§ Data shown:
——
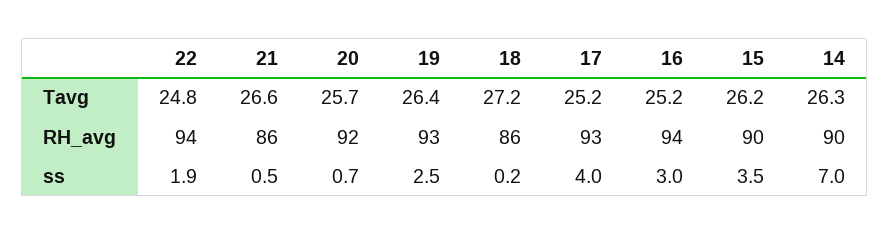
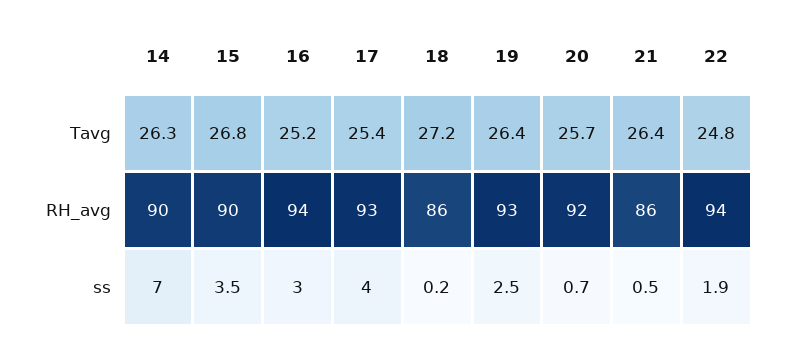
21, Tavg: 26.6 -> 26.4
17, Tavg: 25.2 -> 25.4
15, Tavg: 26.2 -> 26.8

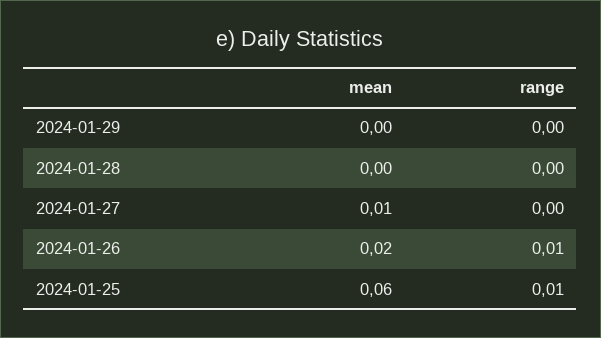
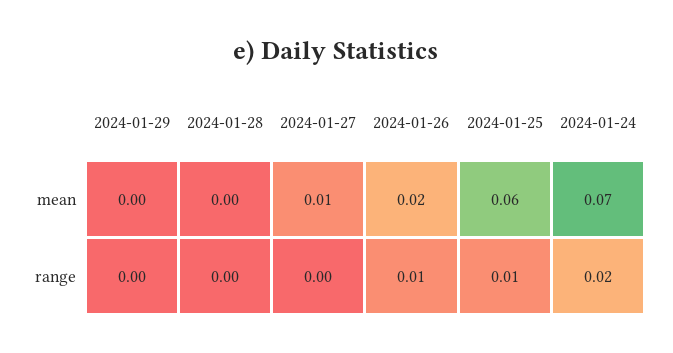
mean, 2024-01-24: none -> 0.07
range, 2024-01-24: none -> 0.02

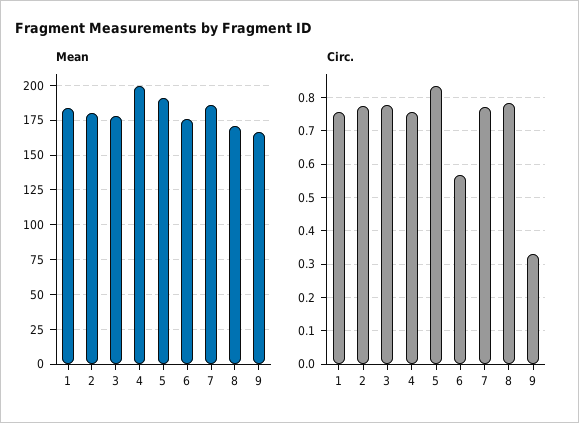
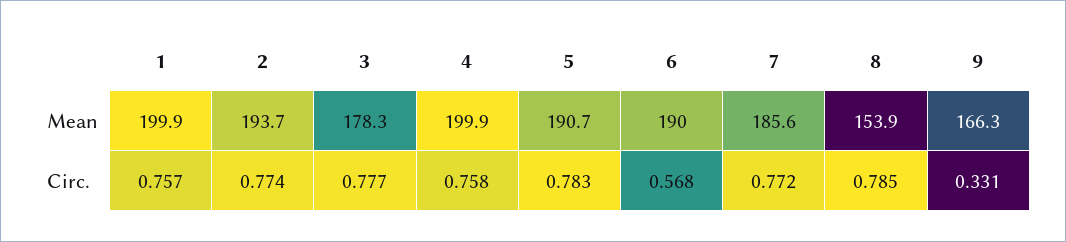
Mean, 1: 185 -> 199.9
Mean, 2: 180 -> 193.7
Mean, 6: 175 -> 190
Mean, 8: 170 -> 153.9
Circ., 5: 0.84 -> 0.783

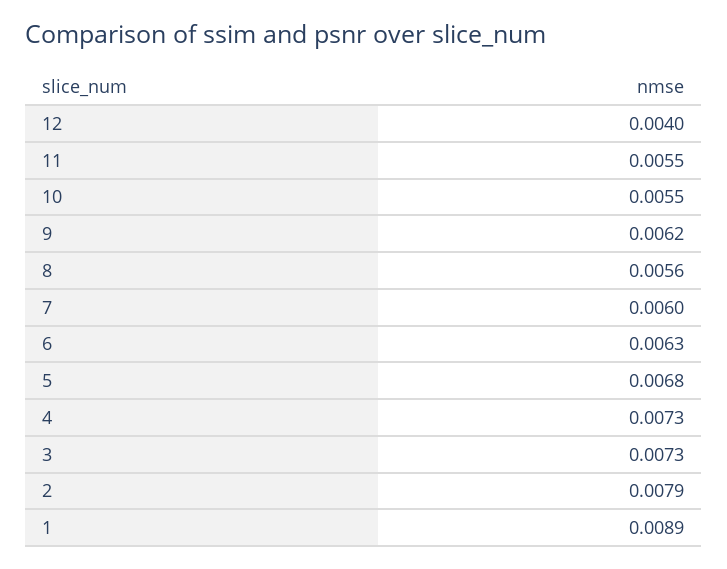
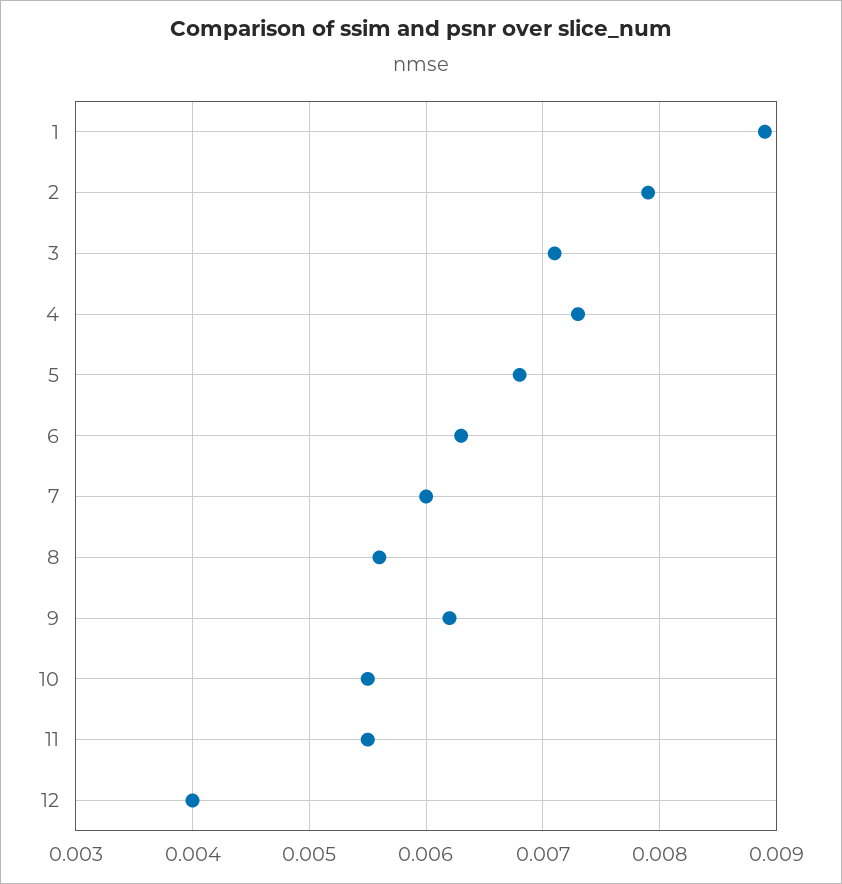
3: 0.0073 -> 0.0071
——
§ Task prompt:
Only a number is needed here: how many lines of the data include the word "Tavg"?

§ Task result:
3